Aphrodite, the goddess of love, was from Cyprus. Thus “cyprian” above was journalistic intended-humor for a prostitute. The latter word could not be used in polite conversation, and newspapers were nothing if not polite. 

City Marshal J. W. Johnson was in attendance and he and an understudy ran to the door but the killer had already escaped. (A month later Dave Speer was charged with Hunt's murder but later discharged. No one was ever prosecuted.)


Hunt was taken care of as soon as possible, placed on a table in the center of the room and Dr. MacMillan sent for. On  his arrival an examination was made, and it was found that Hunt was shot in the left side, near the back, the ball entering between the ninth and tenth rib. Hunt was removed to a building on Main street, and on Saturday morning a dispatch was sent for his brother. W. M. Hunt, who lives in Ray county, Missouri. Subsequently Hunt was removed to the Leland Hotel, where he died about noon on Monday. His brother reached Caldwell sometime during Sunday night, and was with him up to the time of his death.


Hard upon the final reunion of the two brothers came the gruesome particularity of the coroner’s jury and reports, in which the route taken by the rifle ball is traced through Frank’s anatomy. 

This is followed by the usual encomiums, where we learn that we don’t know Frank at all. We thought he was a rowdy on his way to becoming a badass or at least a hooligan, but no: “During all the time he was on the [police] force Hunt was strictly temperate, quiet and unobtrusive, prompt and strict in the discharge of his duties.” Folks at the Red Light dance hall would have gotten a chuckle out of that. Here is a portrait of that palace of entertainment, kindly provided by the city fathers, and followed by a transcription:




On the NE corner of Chisholm and Ave A stood the Red Light Saloon which helped give Caldwell its reputation as the most lawless cowtown. In April 1880 George and Mag Wood literally disassembled their Wichita saloon and brought to Caldwell what became its most murderous establishment. People killed here included marshals, cowboys, bystanders and even the owner when he tried to protect the honor of one of his “girls” who both lived and “worked” upstairs. Though liquor was illegal in Kansas by state law and illegal in the Indian Territory to the south by federal law, somehow Caldwell always had a good supply for the dusty cowboys. The drovers also looked forward to the Red Light and other saloons for their “ladies of the night” or, in Caldwell, the “Border Queens”. 

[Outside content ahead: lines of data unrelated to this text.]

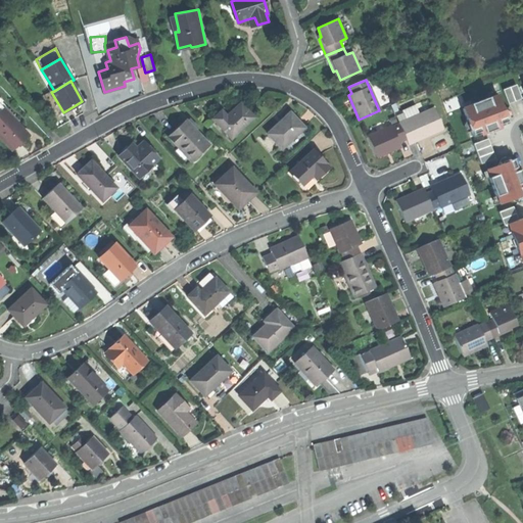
[(504,89),(509,103),(522,98),(517,84),(504,89)]
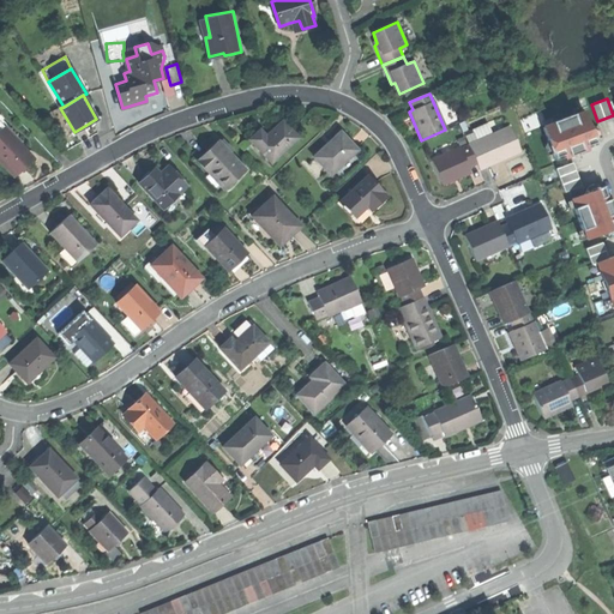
[(553,158),(588,150),(585,138),(594,136),(587,109),(543,121),(553,158)]
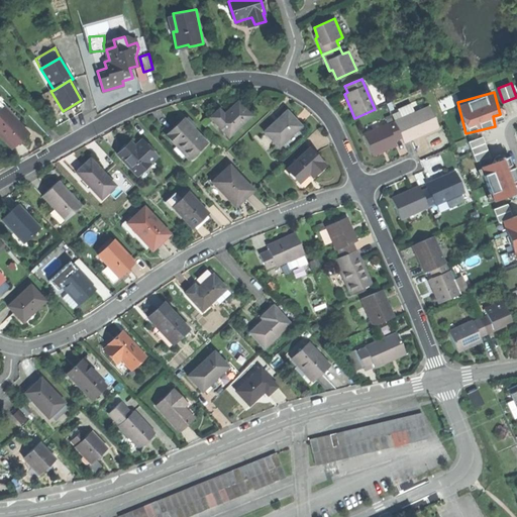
[(209,117),(227,137),(249,117),(237,103),(228,110),(223,115),(218,110),(209,117)]
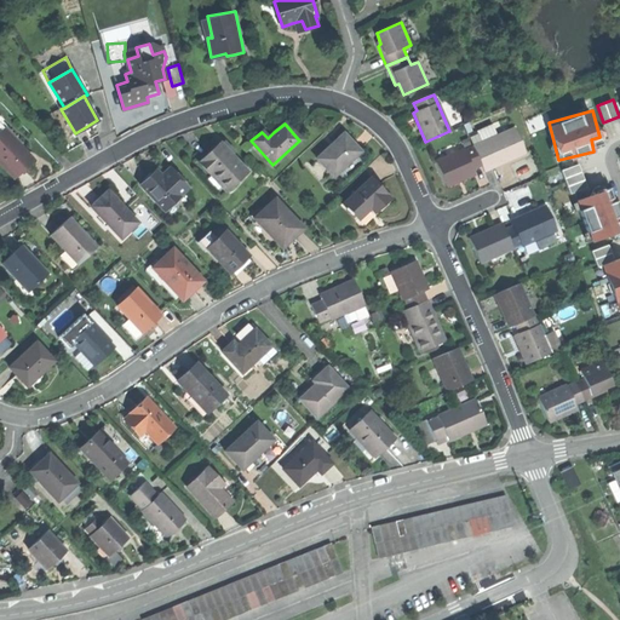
[(0,132),(0,160),(16,178),(26,168),(35,160),(5,128),(0,132)]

Though the coroner traced the route of the fateful rifle bullet, I am more interested in the final journey of Frank’s body but I have not succeeded in tracing it. Though the Caldwell paper states that his brother William would be taking the corpse back to Lathrop Missouri where their parents resided, I can find no trace of this burial either on Find-a-Grave or in a newspaper notice. Consequently I made a memorial for Frank at McVeigh Cemetery in Ray County Missouri, where his mother and two of his siblings are interred. https://www.findagrave.com/memorial/221470694/john-frank-hunt

Perhaps I am the more attracted to this old rural cemetery because it lies on the border between Caldwell and Ray counties in Missouri, an area my own ancestors inhabited for a decade or two before and after the Civil War. McVeigh Cemetery now hosts a virtual family reunion for the Hunt family, bringing together Frank, Frank’s parents, and seven of his siblings. I have yet to find a grave for William Marion Hunt, who traveled to Caldwell Kansas to bring back the body of his dead brother to its native soil.

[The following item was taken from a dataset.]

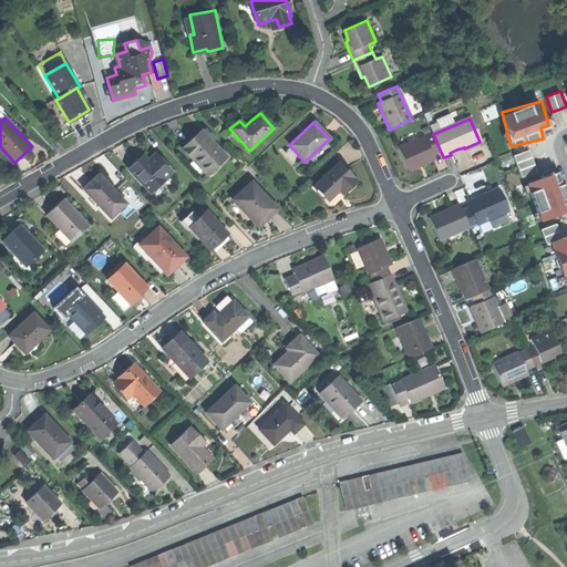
[(181,148),(206,175),(226,156),(200,130),(192,138),(181,148)]
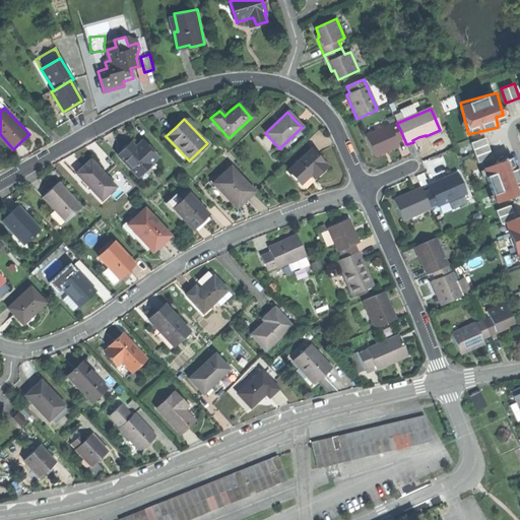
[(365,137),(374,156),(383,152),(397,146),(396,143),(404,139),(397,123),(365,137)]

An overview of Frank’s career from Richmond Missouri to Caldwell Kansas permits one comment: the paths of glory lead but to the grave.


[Note: 
I regret that only found this book after completing my essay: Miller, Nyle H., and Joseph W. Snell. Great Gunfighters of the Kansas Cowtowns, 1867-1886. Lincoln: University of Nebraska Press, 1963.  It's a work of impressive scholarship, no surprise when we learn it first appeared in issues of the Kansas State Historical Quarterly. Scholars will appreciate it, though the general reader may have trouble with the long transcriptions of newspaper articles.]